Ben venga dunque la parità portando a 65 anni l'uscita dal lavoro per le donne?
Ma neanche per sogno! Sarebbe vergognoso che la parità si realizzasse solo per "bastonare" ancora le donne. Prima occorre che venga riconosciuta parità di salario; che vengano istituiti su larga scala i servizi sociali che consentano alle donne di emanciparsi dalle attività domestiche e dalla cura assillante dei figli e degli anziani; che venga riconosciuto e remunerato il doppio lavoro; che venga favorito senza penalizzazioni il par-time. Poi faremo in modo di accontentare l'imprenditore Brunetta "datore di lavoro" di 3.500.000 dipendenti (Verebbe da fare una pernacchia a questo .... che non riesce a considerarsi lui un dipendente al nostro servizio). Lo farebbe per adeguare la legislazione italiana alle direttive europee? Quanta ipocrisia in questa motivazione!
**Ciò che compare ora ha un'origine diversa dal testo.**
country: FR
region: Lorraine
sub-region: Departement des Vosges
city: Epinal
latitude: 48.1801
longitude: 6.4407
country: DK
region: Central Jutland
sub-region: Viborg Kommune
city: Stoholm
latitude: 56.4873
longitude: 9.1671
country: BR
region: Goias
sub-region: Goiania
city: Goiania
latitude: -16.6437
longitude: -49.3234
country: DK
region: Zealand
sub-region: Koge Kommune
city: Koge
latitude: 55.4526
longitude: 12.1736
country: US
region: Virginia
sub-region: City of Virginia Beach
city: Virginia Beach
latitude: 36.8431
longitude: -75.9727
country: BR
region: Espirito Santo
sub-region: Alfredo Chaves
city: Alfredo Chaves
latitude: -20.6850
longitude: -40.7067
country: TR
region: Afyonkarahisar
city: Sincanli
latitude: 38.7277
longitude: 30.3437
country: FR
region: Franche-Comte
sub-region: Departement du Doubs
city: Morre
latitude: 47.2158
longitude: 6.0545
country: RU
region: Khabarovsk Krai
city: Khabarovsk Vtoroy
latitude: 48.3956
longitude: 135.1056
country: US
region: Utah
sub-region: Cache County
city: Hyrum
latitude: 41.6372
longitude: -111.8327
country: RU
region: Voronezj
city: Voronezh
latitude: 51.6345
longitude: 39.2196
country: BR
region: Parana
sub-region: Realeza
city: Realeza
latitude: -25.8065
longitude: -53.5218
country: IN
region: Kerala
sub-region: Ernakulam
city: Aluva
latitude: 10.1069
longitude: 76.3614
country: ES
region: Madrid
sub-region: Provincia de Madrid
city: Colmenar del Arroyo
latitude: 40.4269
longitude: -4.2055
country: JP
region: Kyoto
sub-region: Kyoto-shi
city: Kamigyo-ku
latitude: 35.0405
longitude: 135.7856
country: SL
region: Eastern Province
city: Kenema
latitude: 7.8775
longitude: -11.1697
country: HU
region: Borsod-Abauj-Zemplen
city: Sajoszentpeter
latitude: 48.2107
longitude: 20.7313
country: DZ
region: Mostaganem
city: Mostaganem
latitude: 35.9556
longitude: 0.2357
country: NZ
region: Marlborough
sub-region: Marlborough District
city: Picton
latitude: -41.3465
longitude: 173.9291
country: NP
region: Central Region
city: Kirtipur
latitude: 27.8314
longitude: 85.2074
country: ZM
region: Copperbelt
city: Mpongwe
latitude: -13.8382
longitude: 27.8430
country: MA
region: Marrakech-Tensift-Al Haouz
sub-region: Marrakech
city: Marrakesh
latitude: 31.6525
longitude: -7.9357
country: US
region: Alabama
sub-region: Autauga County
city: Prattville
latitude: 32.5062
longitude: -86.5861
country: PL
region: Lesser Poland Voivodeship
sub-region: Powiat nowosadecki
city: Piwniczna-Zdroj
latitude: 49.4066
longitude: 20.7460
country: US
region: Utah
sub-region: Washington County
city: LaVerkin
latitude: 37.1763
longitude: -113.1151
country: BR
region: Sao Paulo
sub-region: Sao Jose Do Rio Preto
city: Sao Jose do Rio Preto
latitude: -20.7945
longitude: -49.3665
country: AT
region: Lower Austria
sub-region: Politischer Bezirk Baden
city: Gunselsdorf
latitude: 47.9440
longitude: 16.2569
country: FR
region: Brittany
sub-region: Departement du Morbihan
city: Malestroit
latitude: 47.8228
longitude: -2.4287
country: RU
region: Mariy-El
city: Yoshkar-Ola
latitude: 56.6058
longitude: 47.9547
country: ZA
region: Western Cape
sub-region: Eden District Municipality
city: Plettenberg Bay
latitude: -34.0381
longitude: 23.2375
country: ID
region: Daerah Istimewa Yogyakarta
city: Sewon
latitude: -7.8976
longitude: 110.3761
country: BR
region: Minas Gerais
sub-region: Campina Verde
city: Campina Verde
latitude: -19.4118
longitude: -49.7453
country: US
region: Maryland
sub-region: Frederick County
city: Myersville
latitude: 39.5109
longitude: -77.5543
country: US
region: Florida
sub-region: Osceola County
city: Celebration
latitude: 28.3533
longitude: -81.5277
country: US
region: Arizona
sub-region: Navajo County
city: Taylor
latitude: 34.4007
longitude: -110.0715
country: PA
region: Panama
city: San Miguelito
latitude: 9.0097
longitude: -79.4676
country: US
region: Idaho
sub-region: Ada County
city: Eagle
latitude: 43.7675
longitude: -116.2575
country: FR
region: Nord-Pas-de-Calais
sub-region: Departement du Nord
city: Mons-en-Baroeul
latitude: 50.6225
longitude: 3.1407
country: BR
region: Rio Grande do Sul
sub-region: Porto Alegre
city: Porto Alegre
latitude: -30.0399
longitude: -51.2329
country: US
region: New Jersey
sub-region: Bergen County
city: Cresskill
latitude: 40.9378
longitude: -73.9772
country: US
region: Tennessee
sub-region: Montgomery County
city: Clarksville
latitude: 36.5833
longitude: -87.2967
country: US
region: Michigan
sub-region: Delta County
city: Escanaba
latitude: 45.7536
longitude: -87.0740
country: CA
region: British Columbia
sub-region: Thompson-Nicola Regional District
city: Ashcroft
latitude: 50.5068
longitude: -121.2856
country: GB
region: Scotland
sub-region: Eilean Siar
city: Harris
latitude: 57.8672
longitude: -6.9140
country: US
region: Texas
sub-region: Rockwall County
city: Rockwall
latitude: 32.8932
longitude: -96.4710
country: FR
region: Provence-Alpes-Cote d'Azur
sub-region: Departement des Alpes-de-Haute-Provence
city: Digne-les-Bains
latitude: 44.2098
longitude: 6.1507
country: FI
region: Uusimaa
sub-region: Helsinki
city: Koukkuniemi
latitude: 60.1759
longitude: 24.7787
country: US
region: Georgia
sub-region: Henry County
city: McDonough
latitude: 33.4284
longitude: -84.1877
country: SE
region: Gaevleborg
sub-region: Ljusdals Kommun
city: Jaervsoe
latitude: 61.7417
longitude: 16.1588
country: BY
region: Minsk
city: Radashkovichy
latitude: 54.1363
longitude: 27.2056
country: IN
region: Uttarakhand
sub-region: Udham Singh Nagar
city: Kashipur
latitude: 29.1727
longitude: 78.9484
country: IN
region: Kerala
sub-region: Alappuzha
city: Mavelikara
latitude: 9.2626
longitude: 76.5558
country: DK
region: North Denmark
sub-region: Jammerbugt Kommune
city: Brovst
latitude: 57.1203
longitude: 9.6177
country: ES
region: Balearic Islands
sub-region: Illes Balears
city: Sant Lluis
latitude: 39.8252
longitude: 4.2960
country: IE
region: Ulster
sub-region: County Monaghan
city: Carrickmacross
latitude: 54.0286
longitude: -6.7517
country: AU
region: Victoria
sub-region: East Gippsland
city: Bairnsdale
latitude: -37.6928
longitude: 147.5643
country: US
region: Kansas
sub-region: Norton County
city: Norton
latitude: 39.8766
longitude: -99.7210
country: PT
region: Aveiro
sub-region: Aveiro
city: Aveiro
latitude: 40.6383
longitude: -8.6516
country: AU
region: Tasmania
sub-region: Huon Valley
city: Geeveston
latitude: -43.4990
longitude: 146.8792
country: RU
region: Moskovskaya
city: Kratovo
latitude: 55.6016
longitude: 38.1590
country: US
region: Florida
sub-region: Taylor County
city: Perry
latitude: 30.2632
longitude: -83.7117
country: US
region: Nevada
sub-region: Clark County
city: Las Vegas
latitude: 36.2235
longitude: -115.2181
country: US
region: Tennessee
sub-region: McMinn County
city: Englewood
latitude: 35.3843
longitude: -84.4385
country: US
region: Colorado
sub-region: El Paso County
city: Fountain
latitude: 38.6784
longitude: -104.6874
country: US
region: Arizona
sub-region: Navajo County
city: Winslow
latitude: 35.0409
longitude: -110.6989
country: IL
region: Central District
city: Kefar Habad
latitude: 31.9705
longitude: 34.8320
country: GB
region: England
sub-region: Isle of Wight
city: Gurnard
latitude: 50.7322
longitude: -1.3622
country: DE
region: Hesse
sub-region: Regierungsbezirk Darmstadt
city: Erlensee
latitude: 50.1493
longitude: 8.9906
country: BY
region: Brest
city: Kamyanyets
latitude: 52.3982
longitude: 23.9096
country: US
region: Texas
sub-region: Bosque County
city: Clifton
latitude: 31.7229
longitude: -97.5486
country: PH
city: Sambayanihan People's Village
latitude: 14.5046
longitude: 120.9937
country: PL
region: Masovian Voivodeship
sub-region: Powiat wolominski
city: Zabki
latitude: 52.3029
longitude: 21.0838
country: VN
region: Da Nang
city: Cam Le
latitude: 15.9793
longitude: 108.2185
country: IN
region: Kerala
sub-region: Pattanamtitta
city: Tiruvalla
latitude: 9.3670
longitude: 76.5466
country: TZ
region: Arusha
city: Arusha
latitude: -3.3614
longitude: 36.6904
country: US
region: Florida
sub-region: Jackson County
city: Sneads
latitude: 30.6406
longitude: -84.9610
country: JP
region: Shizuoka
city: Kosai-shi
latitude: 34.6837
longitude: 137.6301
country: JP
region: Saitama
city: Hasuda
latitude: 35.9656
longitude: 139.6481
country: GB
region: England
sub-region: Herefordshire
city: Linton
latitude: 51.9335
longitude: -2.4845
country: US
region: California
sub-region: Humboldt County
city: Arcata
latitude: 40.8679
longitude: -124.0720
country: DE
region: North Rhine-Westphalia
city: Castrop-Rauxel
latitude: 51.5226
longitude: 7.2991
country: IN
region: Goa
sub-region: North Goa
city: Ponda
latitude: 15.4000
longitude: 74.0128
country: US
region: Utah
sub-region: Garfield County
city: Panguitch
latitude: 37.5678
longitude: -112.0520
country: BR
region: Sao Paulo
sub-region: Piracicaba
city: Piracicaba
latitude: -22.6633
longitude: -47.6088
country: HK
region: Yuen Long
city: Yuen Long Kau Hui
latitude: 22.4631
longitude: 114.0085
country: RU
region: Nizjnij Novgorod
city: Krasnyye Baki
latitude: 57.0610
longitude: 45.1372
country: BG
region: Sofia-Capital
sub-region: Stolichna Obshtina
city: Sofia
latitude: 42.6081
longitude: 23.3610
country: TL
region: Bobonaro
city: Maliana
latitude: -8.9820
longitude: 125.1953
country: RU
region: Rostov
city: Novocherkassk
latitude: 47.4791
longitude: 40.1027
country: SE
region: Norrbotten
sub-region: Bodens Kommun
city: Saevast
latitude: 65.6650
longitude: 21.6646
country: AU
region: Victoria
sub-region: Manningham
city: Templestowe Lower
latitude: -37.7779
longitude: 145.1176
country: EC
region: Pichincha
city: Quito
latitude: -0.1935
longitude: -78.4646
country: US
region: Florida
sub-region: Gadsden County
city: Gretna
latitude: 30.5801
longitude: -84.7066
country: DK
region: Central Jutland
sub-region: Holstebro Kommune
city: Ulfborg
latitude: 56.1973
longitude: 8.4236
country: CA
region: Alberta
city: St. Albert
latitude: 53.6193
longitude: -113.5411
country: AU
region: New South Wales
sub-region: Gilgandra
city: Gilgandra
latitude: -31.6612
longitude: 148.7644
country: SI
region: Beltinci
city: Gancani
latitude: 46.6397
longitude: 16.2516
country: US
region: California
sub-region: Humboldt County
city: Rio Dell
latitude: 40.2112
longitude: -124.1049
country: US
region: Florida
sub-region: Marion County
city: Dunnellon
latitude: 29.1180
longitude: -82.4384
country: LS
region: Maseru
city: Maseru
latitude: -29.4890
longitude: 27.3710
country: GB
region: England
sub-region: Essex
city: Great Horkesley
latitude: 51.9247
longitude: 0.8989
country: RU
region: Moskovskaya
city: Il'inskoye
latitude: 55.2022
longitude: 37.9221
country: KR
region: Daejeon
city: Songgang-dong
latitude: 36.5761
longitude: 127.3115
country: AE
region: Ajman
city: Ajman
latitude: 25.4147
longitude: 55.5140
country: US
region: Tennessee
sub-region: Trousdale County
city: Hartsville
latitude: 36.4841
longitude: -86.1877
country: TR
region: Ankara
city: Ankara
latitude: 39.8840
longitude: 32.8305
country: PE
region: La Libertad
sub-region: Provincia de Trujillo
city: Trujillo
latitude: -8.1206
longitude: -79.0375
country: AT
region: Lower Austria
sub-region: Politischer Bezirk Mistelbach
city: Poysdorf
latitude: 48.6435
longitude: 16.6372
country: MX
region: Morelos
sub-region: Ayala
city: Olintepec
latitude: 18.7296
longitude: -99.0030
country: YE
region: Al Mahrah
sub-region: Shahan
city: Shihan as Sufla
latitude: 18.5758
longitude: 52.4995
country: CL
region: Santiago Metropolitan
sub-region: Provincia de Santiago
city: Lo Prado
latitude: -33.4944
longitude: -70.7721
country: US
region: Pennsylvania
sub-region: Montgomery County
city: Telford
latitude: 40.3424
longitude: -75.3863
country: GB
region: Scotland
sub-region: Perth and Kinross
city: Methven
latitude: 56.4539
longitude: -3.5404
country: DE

Dovrebbe spiegarci, prima, come mai le direttive Europee debbano funzionare quando colpiscono diritti acquisiti dei lavoratori e mai quando colpiscono il "padrone delle ferriere" come nel caso della rinuncia a rete 4, sancita da diversi interventi della Corte Costituzionale e da una direttiva europea.
E' diventato insopportabile e disgustoso questo modo di porre i problemi nella convinzione che i cittadini non abbiano la testa per pensare e giudicare.